Este es el titular que leo hoy en la prensa. Nuestro medallista de bronce olímpico en natación. Figura querida y admirada por toda Venezuela. Muerto hace un año por el impacto de una Hummer que estaba «picando» en carrera con otro carro en la vía pública en la madrugada. No hubo frenazo que valiera y Rafael junto con su carro parado en el cruce fue arrastrado varios metros en segundos. Un muchacho de veintitantos años con un vehículo de casi 100 mil dólares. Un muchacho con historia pasada en sucesos de este tipo casi mortales y aún así con un vehículo de esa naturaleza. Dijeron un «hijito» de papá. De uno que no le enseñó a manejar con responsabilidad. Un caso donde no hay sospechosos, sino responsables del hecho. Un caso donde la notoriedad de Rafael ha hablado por otros que no la tuvieron y murieron de forma similar. Un hecho que se cometió hace un año. Dilaciones y burocracia procesal por un año y hoy la renuncia de los abogados del acusado. Más espera.

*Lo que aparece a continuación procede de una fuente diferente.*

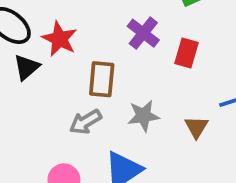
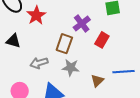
black triangle: (27, 67) -> (13, 41), moved, turned 42
brown rectangle: (102, 79) -> (64, 44), moved

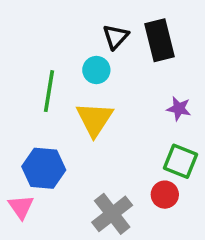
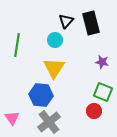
green line: (49, 91) -> (17, 45), moved
blue hexagon: (44, 168) -> (41, 95), moved
gray cross: (112, 214) -> (49, 122), moved

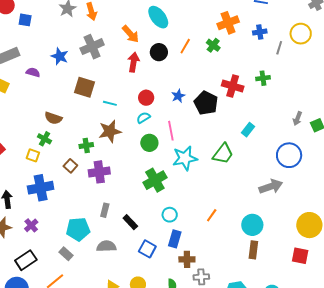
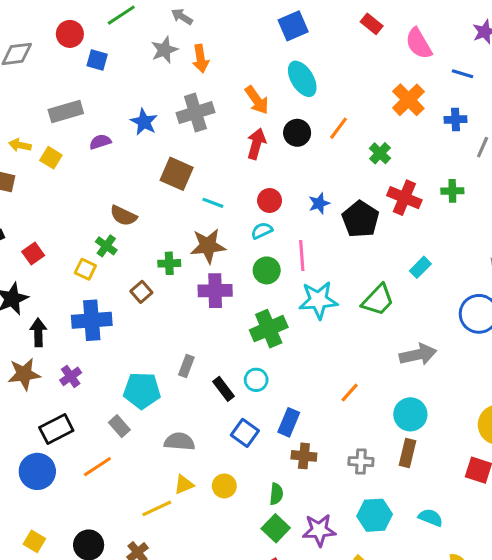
orange cross: (228, 23) -> (408, 100), turned -30
green cross: (213, 45) -> (380, 153), moved
purple semicircle: (33, 72) -> (100, 142), turned -40
purple cross: (99, 172) -> (215, 291), moved
gray arrow: (271, 187) -> (418, 355), moved
cyan circle: (170, 215) -> (256, 380), moved
gray semicircle: (106, 246) -> (179, 442), moved
gray cross: (201, 277) -> (361, 462), moved

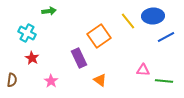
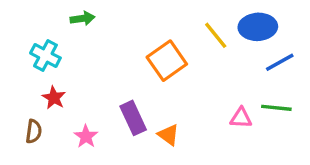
purple rectangle: (79, 58) -> (133, 118), moved
brown semicircle: (12, 80) -> (34, 131), moved
green line: (164, 81) -> (276, 108), moved

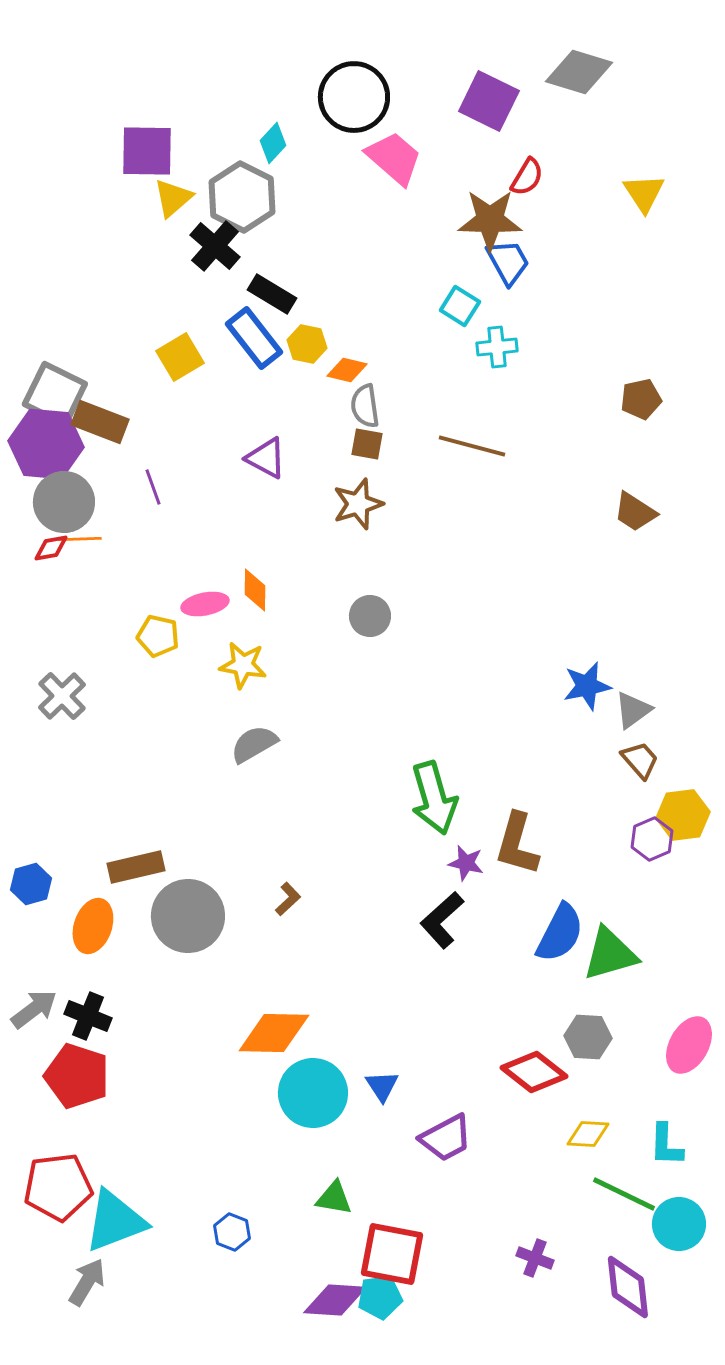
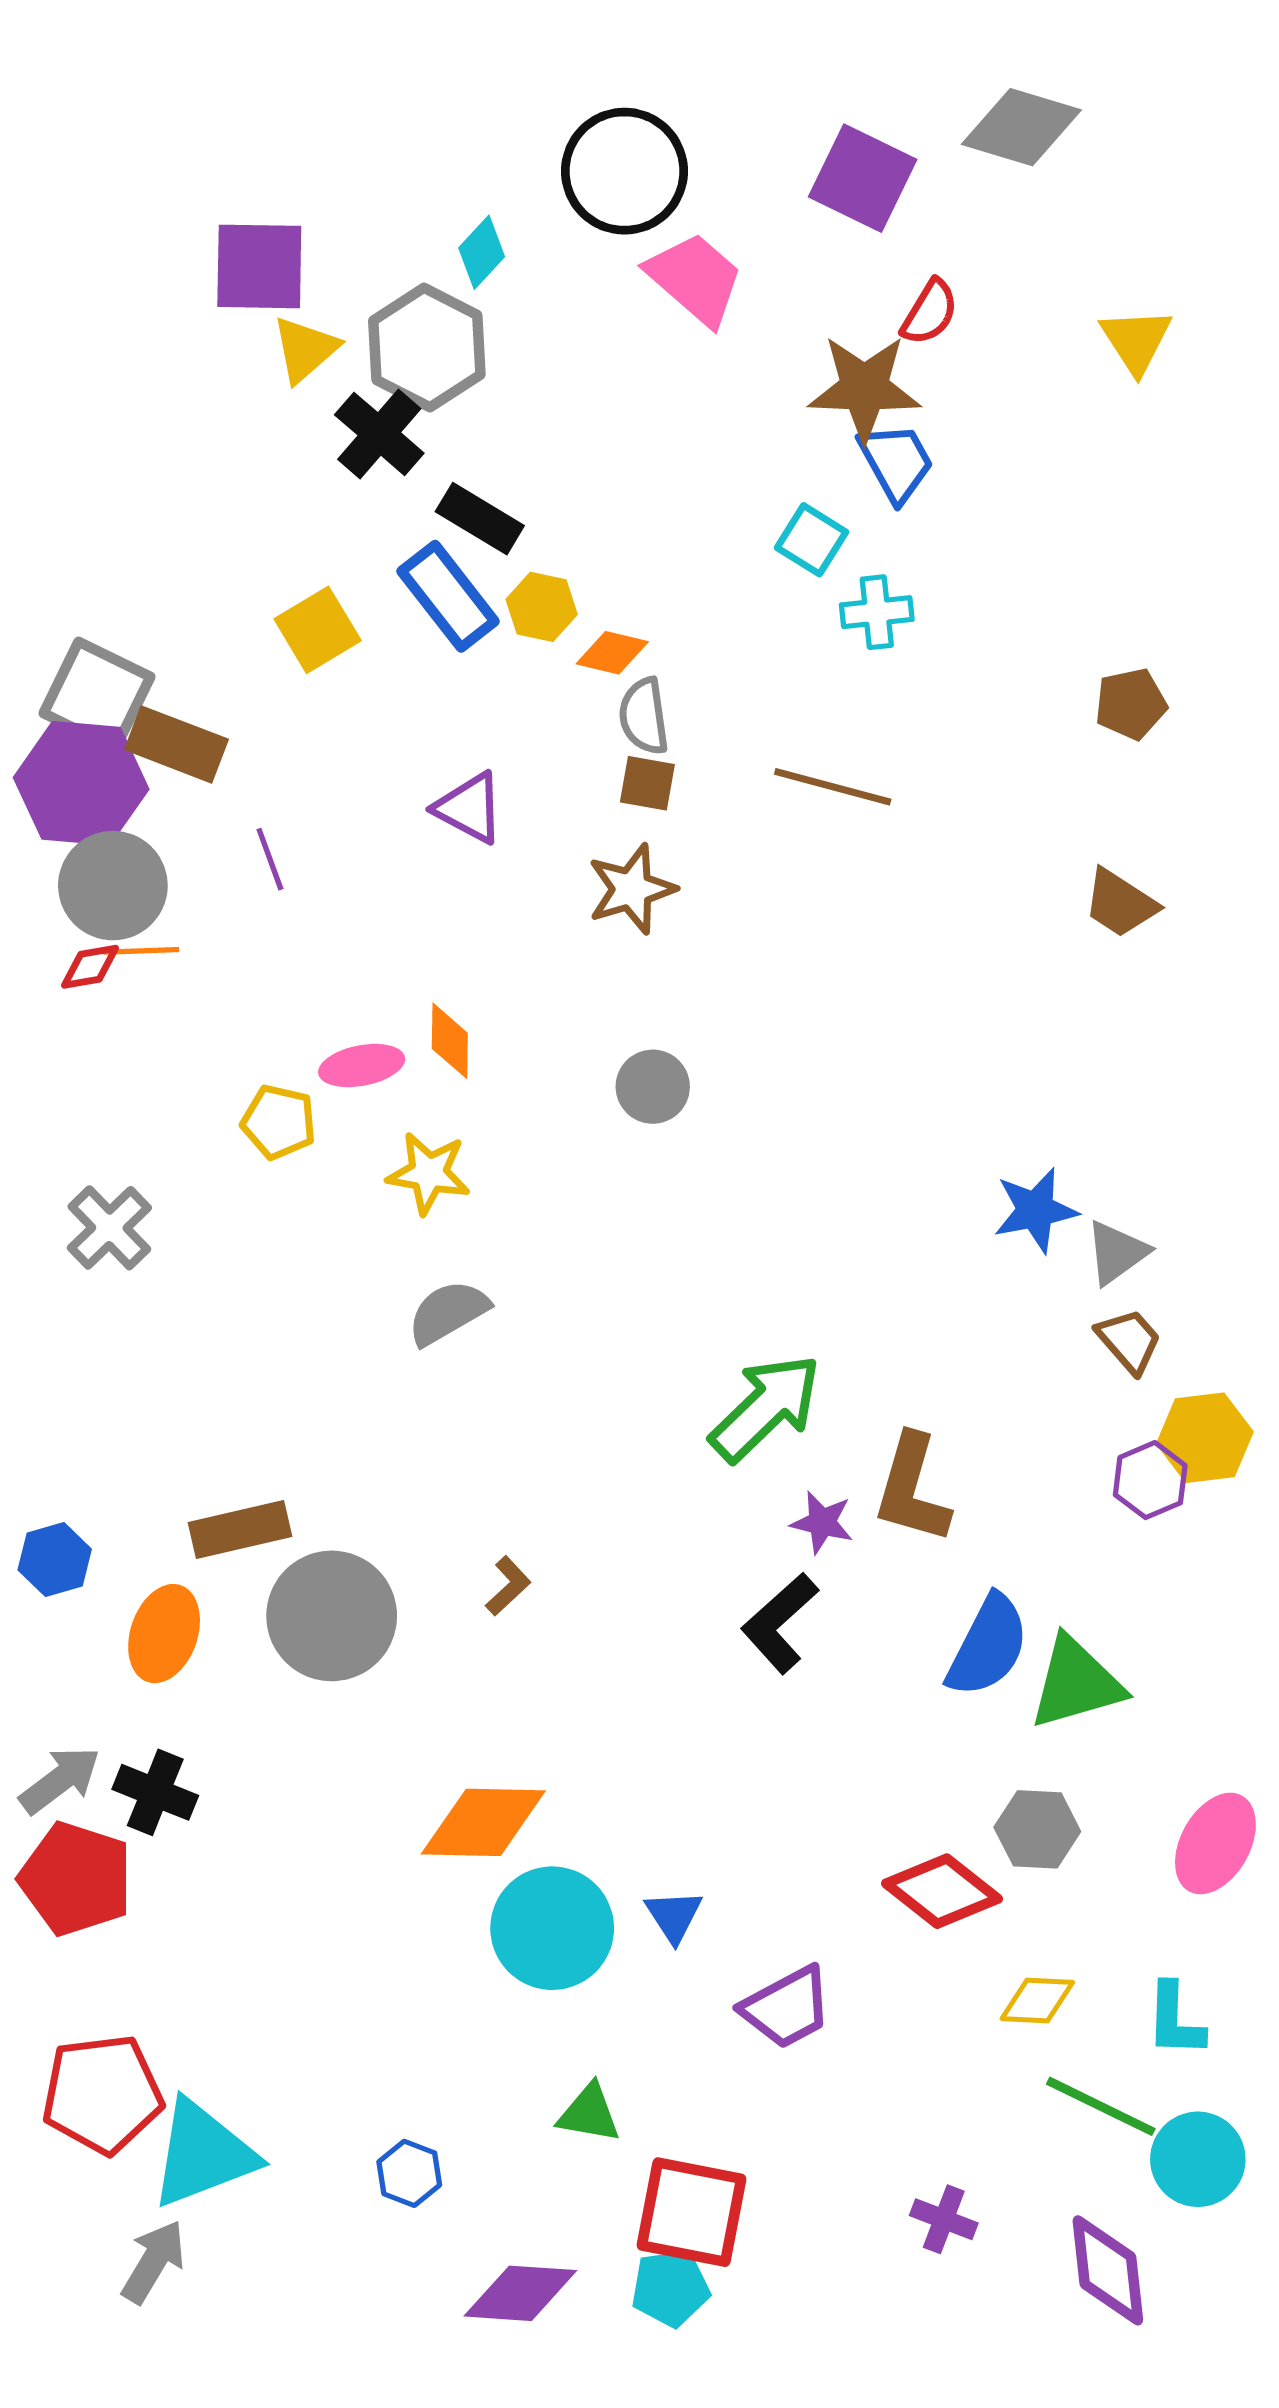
green arrow: (434, 798) -> (766, 1408), turned -118
red pentagon: (77, 1076) -> (76, 1879), moved
purple diamond: (335, 1300) -> (520, 2293), moved

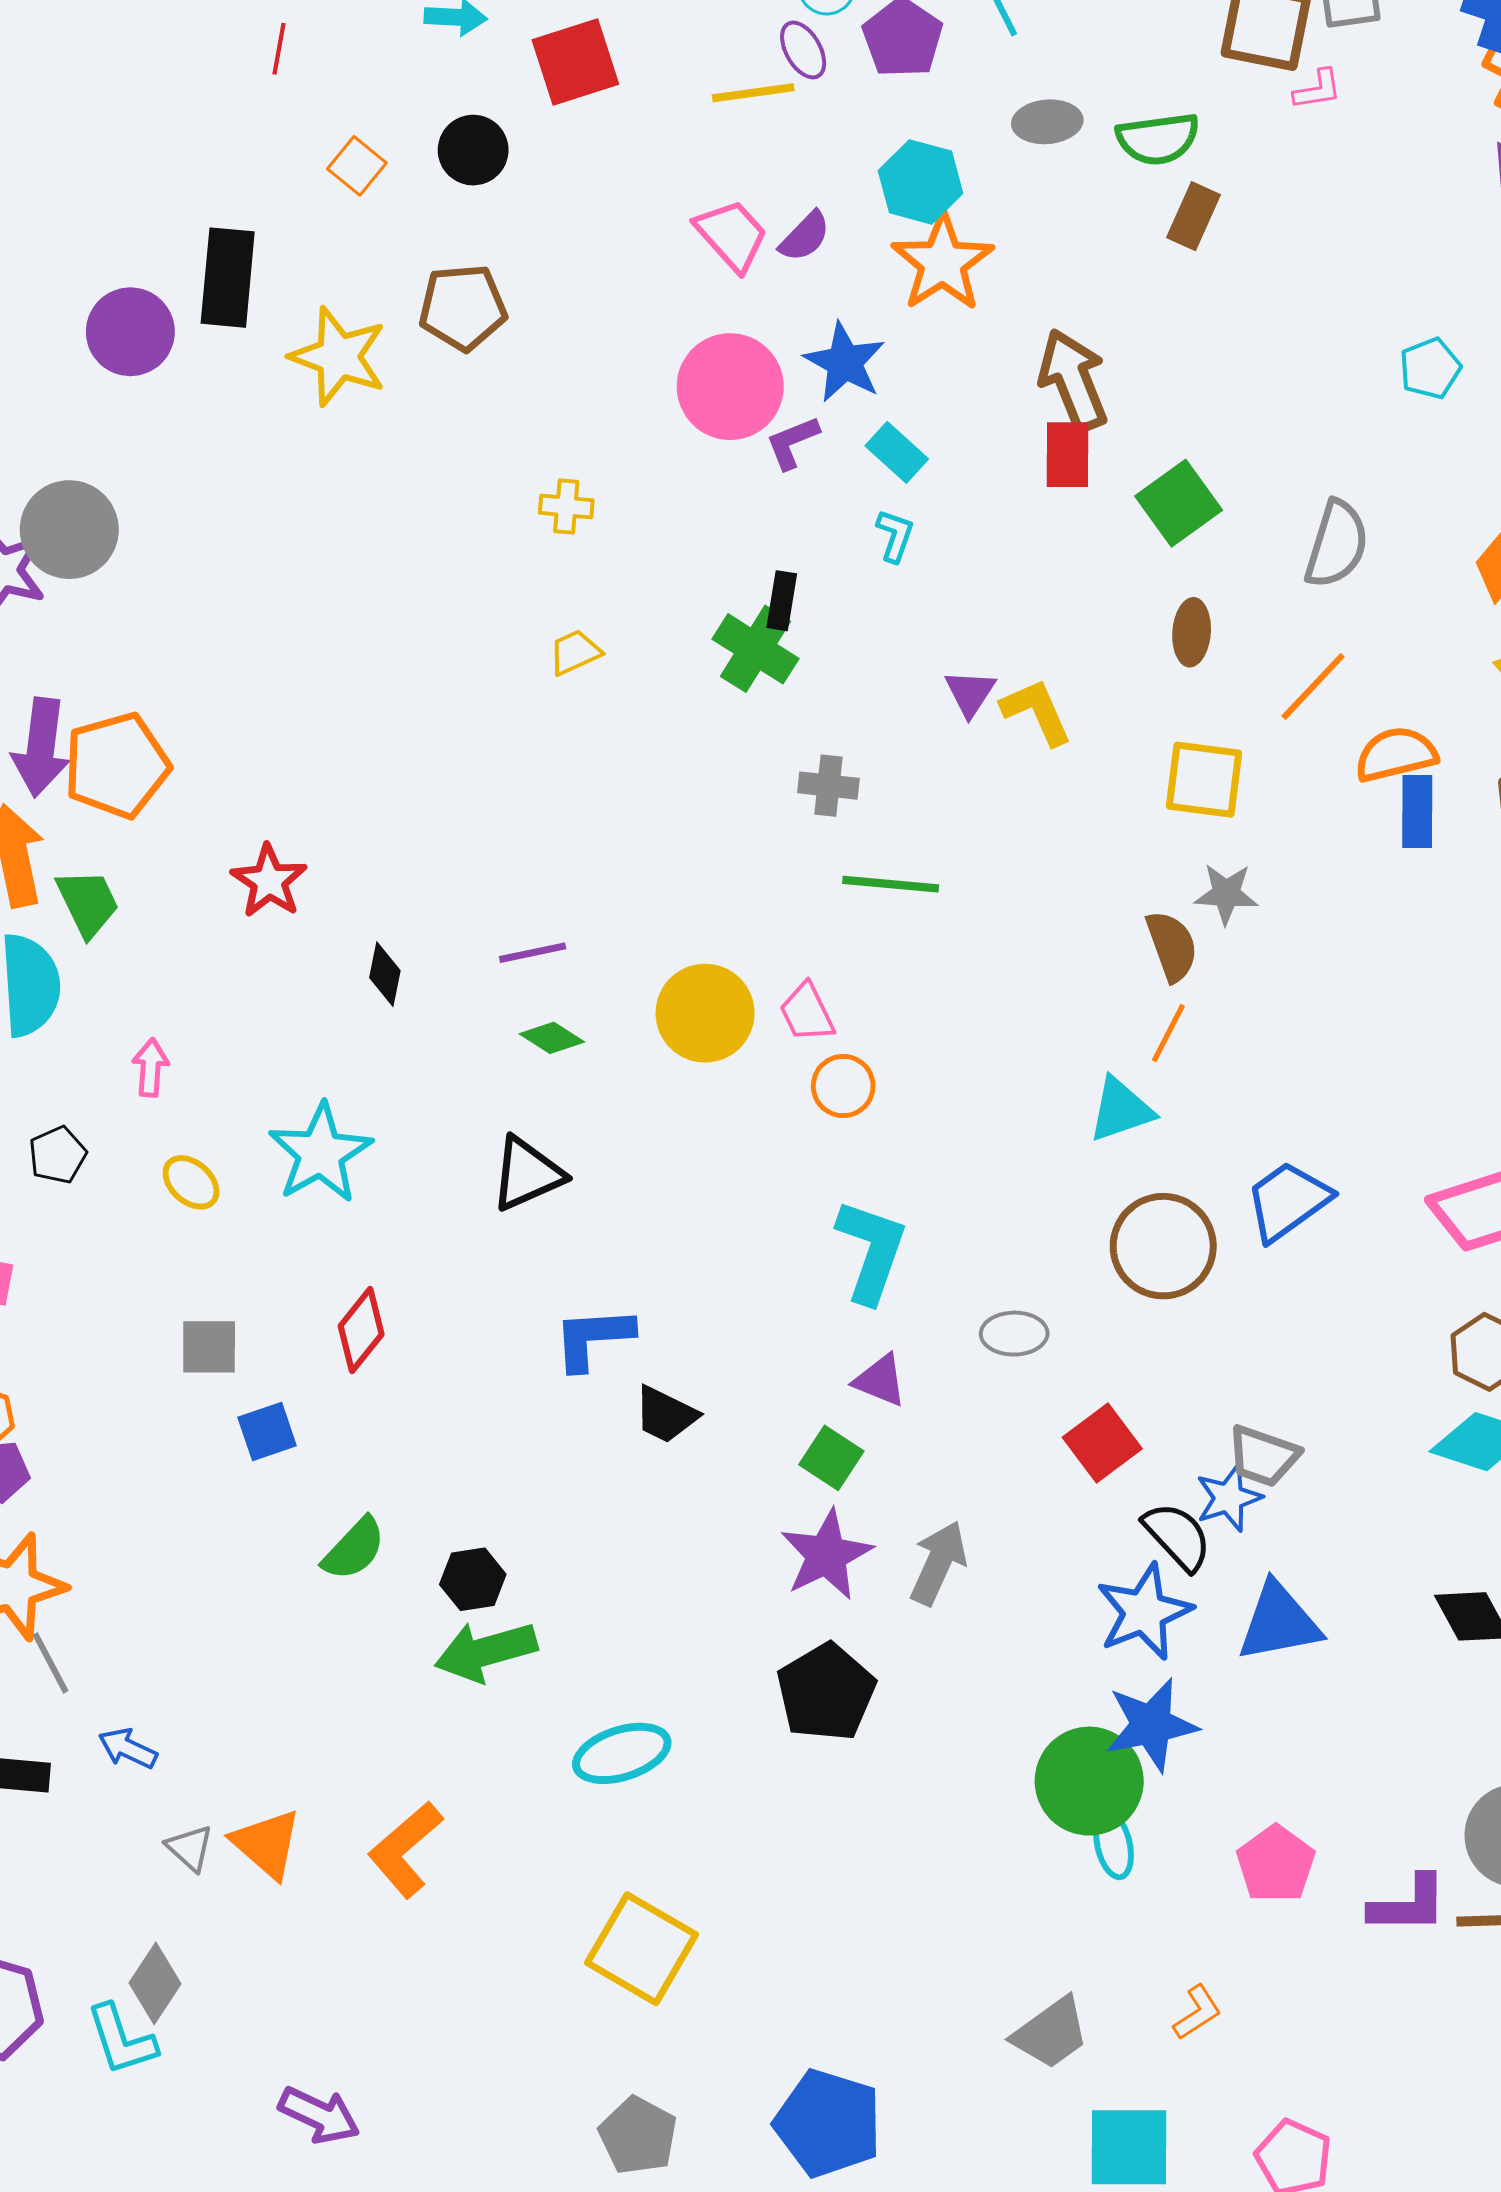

Esta muerte conmocionó al país y no ha tenido justicia. Sencillamente es una muerte que se suma a la larga lista de muertes sin justicia en Venezuela. Aquí la única democracia está en la muerte. La muerte iguala a todo el mundo.

Y es que cuando los criminales son hijos de gente de dinero y/o poder, en Venezuela no hay justicia que valga… Pero qué digo. En Venezuela no hay justicia que valga sea el criminal pobre o rico… En Venezuela no hay justicia desde siempre. Y desde siempre la gente espera por ella, viva y en el dolor por sus muertos. Este es un punto con final y sin segundas partes.